*Depoimento fornecido*.
▽

P1 - E essa escola era qual, que você fez o ensino médio? Ela já era mais longe? Ou era na mesma escola?
R - Não, não. Eu fiz o ensino fundamental numa escola, que é no bairro onde os meus pais moravam, né, onde eu cresci. E o ensino médio, eu fiz parte em uma escola no bairro onde eu já estava morando com a minha mãe, né? Os meus pais já tinham se separado, a gente já estava morando em bairros diferentes. Eu já tinha um irmão, né, que é o que está morando aqui conosco. A gente morava num outro bairro, já em Belo Horizonte, né, na capital. A gente não morava mais na região metropolitana. E ali eu fiz parte do ensino médio. Acabei saindo da escola antes de concluir o ensino médio. E terminei o ensino médio, depois de algum tempo, com o supletivo, né? Aí fiz o supletivo, terminei o ensino médio. E hoje eu tenho, estou na minha terceira graduação. Tenho três pós-graduações, um livro publicado. Então, basicamente, a minha trajetória foi uma reviravolta, né, digamos.

△

*Material fornecido*.

▽

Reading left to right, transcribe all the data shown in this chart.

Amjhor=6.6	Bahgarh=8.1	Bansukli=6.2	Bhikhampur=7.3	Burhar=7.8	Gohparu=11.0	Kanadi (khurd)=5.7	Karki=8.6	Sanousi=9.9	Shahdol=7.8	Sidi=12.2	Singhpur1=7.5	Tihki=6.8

△
▽

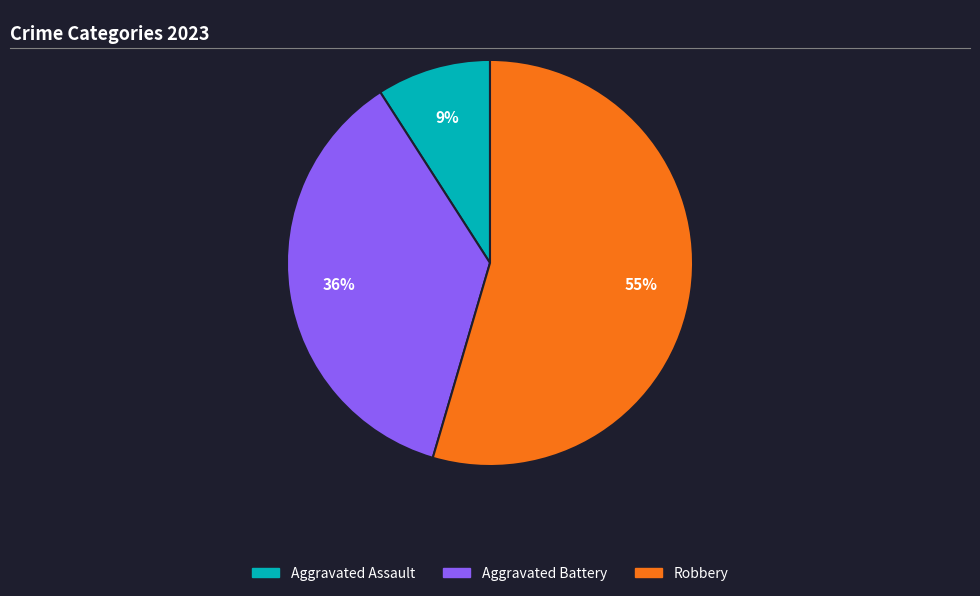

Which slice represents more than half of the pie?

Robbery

△

*Atividades propostas*.
1) Reescreva o trecho do depoimento que começa nas palavras "R - Não, não." e termina depois de "reviravolta, né, digamos.", trocando "supletivo" por "EJA".
2) Responda às perguntas com base no depoimento.
(a) Onde ficava a escola em que a pessoa entrevistada fez o ensino fundamental?
(b) Em que cidade a pessoa entrevistada morava com a mãe quando cursou parte do ensino médio?
(c) Quantas pós-graduações a pessoa entrevistada tem?
3) Resuma o depoimento em duas frases.
O material é independente do depoimento e não se relaciona com ele.

*Respostas em ordem*.
1)
R - Não, não. Eu fiz o ensino fundamental numa escola, que é no bairro onde os meus pais moravam, né, onde eu cresci. E o ensino médio, eu fiz parte em uma escola no bairro onde eu já estava morando com a minha mãe, né? Os meus pais já tinham se separado, a gente já estava morando em bairros diferentes. Eu já tinha um irmão, né, que é o que está morando aqui conosco. A gente morava num outro bairro, já em Belo Horizonte, né, na capital. A gente não morava mais na região metropolitana. E ali eu fiz parte do ensino médio. Acabei saindo da escola antes de concluir o ensino médio. E terminei o ensino médio, depois de algum tempo, com o EJA, né? Aí fiz o EJA, terminei o ensino médio. E hoje eu tenho, estou na minha terceira graduação. Tenho três pós-graduações, um livro publicado. Então, basicamente, a minha trajetória foi uma reviravolta, né, digamos.

2)
(a) No bairro onde os pais moravam, onde a pessoa entrevistada cresceu.
(b) Em Belo Horizonte, a capital.
(c) Três.

3) A pessoa entrevistada fez o ensino fundamental no bairro onde cresceu e parte do ensino médio em Belo Horizonte, onde morava com a mãe depois da separação dos pais. Saiu da escola antes de concluir o ensino médio, terminou-o mais tarde pelo supletivo e hoje está na terceira graduação, com três pós-graduações e um livro publicado.